For larger wholesale brands, they may have ended up with higher inventory levels than their retail partners, but that’s not necessarily the worst-case scenario if they have their own sales channels.
“It's probably better for, say, Nike or Adidas to control the way they clear through the excess inventory,” Feldman said. The alternative, he added, is to “put it out there in the market and let the retailers decide what to do with it, and just cut price and potentially impact the brand.”
For all players in the market, inventory excess is costly. Additional warehousing can get expensive. As Wolitzer noted, if companies have to borrow to pay for that warehousing, then there are financing expenses such as interest as well.
Operational efficiency and capacity also declines once a certain amount of space in a warehouse is filled, Garfield noted.
"It's a very big impact to your overall profitability — your cost per pick, cost per unit, those kinds of core profitability measures that we look at for distribution,” he said.
Have retailers learned their lesson? And which lesson?
The past two years raise fundamental questions about how to buy and plan inventory, and can yield some contradictory answers. One of the biggest is: Is it worse to have too little inventory in boom times or too much in downturns?
“Two years ago, you just had to have inventory. If you had it, there was a buyer out there,” said Oliver Timsit, founder of the apparel brand Oliver Logan. “We’ve come to terms with the fact that we can’t have something for everyone.”
With supply chain problems easing, many of the same tensions that predated the pandemic are now coming back into play. While out-of-stocks could mean the opportunity cost of a lost sale, overstocks come with financial costs of storage and financing costs.
Inventory excess also comes with opportunity costs by tying up working capital, and, perhaps most importantly, means less space for fresh products.
“Much as we all thought that the retailers learned their lesson — that they're better off ordering less, chasing demand a little bit, and having very clean, profitable sales, meaning fewer markdowns — they all fell into that trap of: ‘Oh, if we just have more, we'll sell it,’” Feldman said. “And then they got caught.”

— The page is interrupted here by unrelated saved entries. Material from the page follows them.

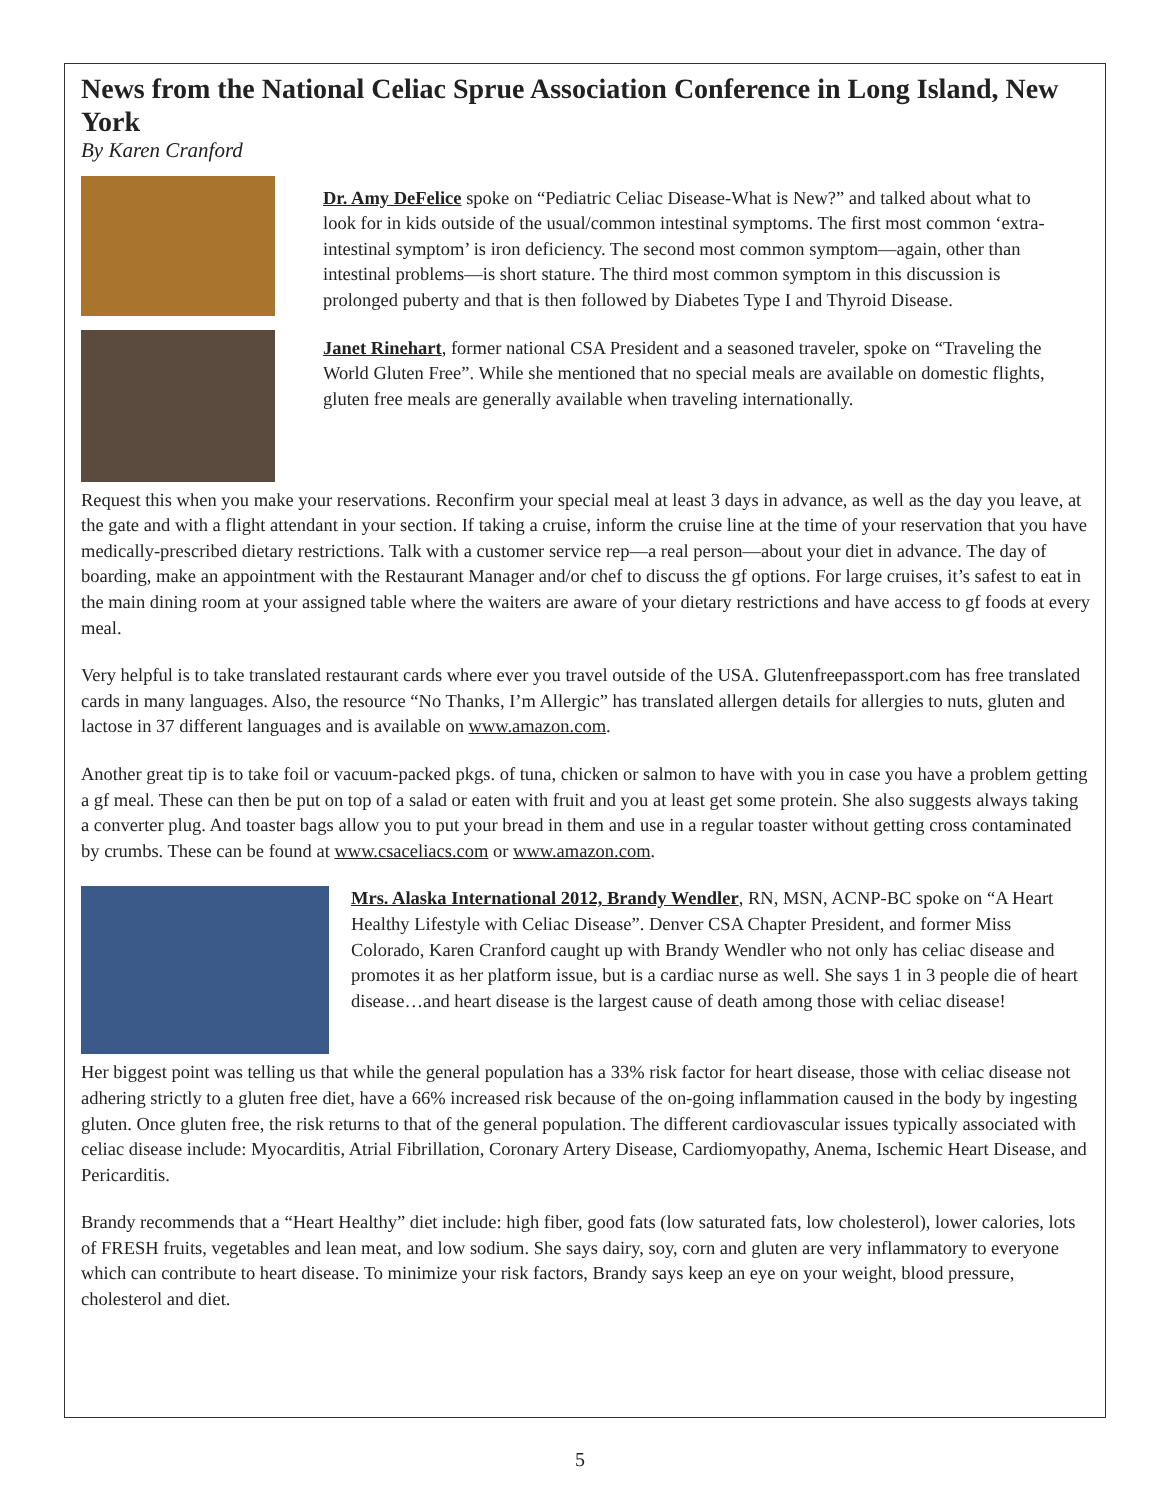News from the National Celiac Sprue Association Conference in Long Island, New York
By Karen Cranford
Dr. Amy DeFelice spoke on “Pediatric Celiac Disease-What is New?” and talked about what to look for in kids outside of the usual/common intestinal symptoms. The first most common ‘extra-intestinal symptom’ is iron deficiency. The second most common symptom—again, other than intestinal problems—is short stature. The third most common symptom in this discussion is prolonged puberty and that is then followed by Diabetes Type I and Thyroid Disease.
Janet Rinehart, former national CSA President and a seasoned traveler, spoke on “Traveling the World Gluten Free”. While she mentioned that no special meals are available on domestic flights, gluten free meals are generally available when traveling internationally.
Request this when you make your reservations. Reconfirm your special meal at least 3 days in advance, as well as the day you leave, at the gate and with a flight attendant in your section. If taking a cruise, inform the cruise line at the time of your reservation that you have medically-prescribed dietary restrictions. Talk with a customer service rep—a real person—about your diet in advance. The day of boarding, make an appointment with the Restaurant Manager and/or chef to discuss the gf options. For large cruises, it’s safest to eat in the main dining room at your assigned table where the waiters are aware of your dietary restrictions and have access to gf foods at every meal.
Very helpful is to take translated restaurant cards where ever you travel outside of the USA. Glutenfreepassport.com has free translated cards in many languages. Also, the resource “No Thanks, I’m Allergic” has translated allergen details for allergies to nuts, gluten and lactose in 37 different languages and is available on www.amazon.com.
Another great tip is to take foil or vacuum-packed pkgs. of tuna, chicken or salmon to have with you in case you have a problem getting a gf meal. These can then be put on top of a salad or eaten with fruit and you at least get some protein. She also suggests always taking a converter plug. And toaster bags allow you to put your bread in them and use in a regular toaster without getting cross contaminated by crumbs. These can be found at www.csaceliacs.com or www.amazon.com.
Mrs. Alaska International 2012, Brandy Wendler, RN, MSN, ACNP-BC spoke on “A Heart Healthy Lifestyle with Celiac Disease”. Denver CSA Chapter President, and former Miss Colorado, Karen Cranford caught up with Brandy Wendler who not only has celiac disease and promotes it as her platform issue, but is a cardiac nurse as well. She says 1 in 3 people die of heart disease…and heart disease is the largest cause of death among those with celiac disease!
Her biggest point was telling us that while the general population has a 33% risk factor for heart disease, those with celiac disease not adhering strictly to a gluten free diet, have a 66% increased risk because of the on-going inflammation caused in the body by ingesting gluten. Once gluten free, the risk returns to that of the general population. The different cardiovascular issues typically associated with celiac disease include: Myocarditis, Atrial Fibrillation, Coronary Artery Disease, Cardiomyopathy, Anema, Ischemic Heart Disease, and Pericarditis.
Brandy recommends that a “Heart Healthy” diet include: high fiber, good fats (low saturated fats, low cholesterol), lower calories, lots of FRESH fruits, vegetables and lean meat, and low sodium. She says dairy, soy, corn and gluten are very inflammatory to everyone which can contribute to heart disease. To minimize your risk factors, Brandy says keep an eye on your weight, blood pressure, cholesterol and diet.
5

Should demand recover, Feldman thinks retailers will have an easier time chasing inventory than they did in 2021 given normalizing supply chains.
“Those bottlenecks are gone," Feldman said. "So if you do have much more normal ramping of production on the manufacturing side, getting it here shouldn't be too much of an issue, at least in the near term. I’m hopeful these guys will be smarter about it.”
Still, retailers are unlikely to ramp up purchase orders anytime soon — even if demand does come roaring back.
“I think it’s going to be awhile before merchants and executives are really ready to place that bet for a large inventory position,” Garfield said. “Those conversations were brutal last year. The earnings — they weren’t fun calls, and I don’t think anyone wants to go back to that time.”